### PASSAGE
Abstract:
From the late 1960s through the 1970s, researchers worldwide have shown interest in the
exploration of gender representation in children’s literature, including books, stories, and
educational materials. A significant representational discrepancy was witnessed and proved
between both genders in central characters, illustrations, titles, and text in different children’s
stories and books through several studies conducted over the years. Several methods have been
used for the detection of gender bias, yet most of these methods followed a manual frequency-based qualitative and quantitative content analysis approach that focuses on the word-level
detection of gender bias in language. This study, however, presents an advanced automated
computer-driven approach that can detect different gender bias categories at a phrase-level and
sentence-level. This study applies its automated methodology and finds countless instances of
gender bias patterns investigated in more than 200 children’s books and stories, most of which
are still read to and by children today. It also tries to explore any relationship existing between
the gender bias categories detected and some attributes collected, such as “author’s gender”,
“book genre”, and “year of publication”. This study finds significant effects of the” author’s
gender” and “book genre” on the use of the different types of gender bias categories where male
authors tend to display a greater bias in language towards males as compared to female authors.

### EXERCISE OBJECTIVE
According to the abstract, in which parts of children's stories and books was a gender representational discrepancy found? List all of them.

### Collected data
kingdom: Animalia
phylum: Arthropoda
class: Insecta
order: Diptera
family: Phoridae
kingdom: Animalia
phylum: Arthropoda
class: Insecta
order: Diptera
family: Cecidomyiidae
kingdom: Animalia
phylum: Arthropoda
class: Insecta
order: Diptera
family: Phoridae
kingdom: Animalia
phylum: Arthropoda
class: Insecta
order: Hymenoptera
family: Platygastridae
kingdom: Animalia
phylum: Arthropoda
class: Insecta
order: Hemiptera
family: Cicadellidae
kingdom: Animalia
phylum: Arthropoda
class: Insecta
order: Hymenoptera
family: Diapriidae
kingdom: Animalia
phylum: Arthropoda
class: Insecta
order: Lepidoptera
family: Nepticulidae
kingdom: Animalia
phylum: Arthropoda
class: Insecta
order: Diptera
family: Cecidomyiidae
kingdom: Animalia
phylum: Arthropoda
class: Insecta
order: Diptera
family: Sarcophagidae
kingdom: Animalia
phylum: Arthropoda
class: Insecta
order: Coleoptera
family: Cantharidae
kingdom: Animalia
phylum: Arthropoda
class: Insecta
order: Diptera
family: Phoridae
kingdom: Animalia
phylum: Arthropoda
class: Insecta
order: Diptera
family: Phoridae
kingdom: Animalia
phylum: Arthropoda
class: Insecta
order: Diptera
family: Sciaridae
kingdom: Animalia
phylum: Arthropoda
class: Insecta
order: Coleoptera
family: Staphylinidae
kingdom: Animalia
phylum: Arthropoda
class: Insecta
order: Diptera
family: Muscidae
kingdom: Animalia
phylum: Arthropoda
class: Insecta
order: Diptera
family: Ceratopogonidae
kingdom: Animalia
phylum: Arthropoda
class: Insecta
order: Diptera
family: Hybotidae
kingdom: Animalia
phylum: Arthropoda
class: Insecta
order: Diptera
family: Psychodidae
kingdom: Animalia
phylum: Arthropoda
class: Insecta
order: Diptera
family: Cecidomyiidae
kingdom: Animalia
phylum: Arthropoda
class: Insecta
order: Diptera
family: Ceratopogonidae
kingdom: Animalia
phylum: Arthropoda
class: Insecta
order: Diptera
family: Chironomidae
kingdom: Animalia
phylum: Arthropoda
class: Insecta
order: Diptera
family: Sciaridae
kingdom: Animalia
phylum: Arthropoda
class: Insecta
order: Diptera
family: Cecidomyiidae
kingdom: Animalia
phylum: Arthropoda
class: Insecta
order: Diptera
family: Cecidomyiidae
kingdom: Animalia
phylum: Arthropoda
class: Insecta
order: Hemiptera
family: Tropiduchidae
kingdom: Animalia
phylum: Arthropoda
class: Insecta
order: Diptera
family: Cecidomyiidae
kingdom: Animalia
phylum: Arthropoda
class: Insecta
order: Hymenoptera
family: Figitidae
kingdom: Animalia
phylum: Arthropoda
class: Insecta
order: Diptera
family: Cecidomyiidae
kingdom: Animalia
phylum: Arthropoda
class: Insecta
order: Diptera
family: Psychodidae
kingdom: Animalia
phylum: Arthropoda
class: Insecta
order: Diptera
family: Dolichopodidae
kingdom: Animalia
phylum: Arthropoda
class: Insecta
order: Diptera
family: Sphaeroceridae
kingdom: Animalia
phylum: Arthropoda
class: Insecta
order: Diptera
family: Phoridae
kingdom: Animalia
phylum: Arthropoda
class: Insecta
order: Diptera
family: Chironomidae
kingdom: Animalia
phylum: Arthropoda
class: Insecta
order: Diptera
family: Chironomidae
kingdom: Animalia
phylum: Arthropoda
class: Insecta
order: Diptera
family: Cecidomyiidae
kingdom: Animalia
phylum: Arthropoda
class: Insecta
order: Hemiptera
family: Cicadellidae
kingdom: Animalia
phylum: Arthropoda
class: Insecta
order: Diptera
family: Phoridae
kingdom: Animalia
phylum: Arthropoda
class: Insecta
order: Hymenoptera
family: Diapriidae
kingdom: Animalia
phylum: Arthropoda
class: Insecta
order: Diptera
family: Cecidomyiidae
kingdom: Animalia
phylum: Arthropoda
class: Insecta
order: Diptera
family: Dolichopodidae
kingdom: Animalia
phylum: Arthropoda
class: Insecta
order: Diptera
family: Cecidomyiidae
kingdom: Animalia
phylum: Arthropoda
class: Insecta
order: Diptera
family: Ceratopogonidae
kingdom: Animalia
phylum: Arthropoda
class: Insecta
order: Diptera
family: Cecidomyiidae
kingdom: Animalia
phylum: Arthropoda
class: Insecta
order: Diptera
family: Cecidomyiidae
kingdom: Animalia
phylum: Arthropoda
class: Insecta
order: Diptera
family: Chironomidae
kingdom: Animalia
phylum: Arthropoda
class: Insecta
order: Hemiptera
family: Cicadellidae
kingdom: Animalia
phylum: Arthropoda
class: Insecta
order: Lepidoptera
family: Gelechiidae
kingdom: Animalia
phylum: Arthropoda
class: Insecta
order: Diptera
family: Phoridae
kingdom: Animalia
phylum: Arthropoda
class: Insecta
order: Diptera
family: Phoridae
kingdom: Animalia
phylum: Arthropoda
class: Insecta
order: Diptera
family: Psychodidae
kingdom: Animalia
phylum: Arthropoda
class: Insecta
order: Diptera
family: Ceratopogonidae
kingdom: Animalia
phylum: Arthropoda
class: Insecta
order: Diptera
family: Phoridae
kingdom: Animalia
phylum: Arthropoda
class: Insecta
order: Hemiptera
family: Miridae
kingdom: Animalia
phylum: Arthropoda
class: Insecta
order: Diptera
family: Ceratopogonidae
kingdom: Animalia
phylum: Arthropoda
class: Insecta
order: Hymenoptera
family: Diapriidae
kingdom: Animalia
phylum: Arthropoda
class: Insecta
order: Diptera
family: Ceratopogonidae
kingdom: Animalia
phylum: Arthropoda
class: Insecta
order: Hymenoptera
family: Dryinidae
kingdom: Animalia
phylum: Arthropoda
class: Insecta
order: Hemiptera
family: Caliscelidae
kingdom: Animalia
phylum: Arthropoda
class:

### SOLUTION FOR THIS TASK
Central characters, illustrations, titles, and text.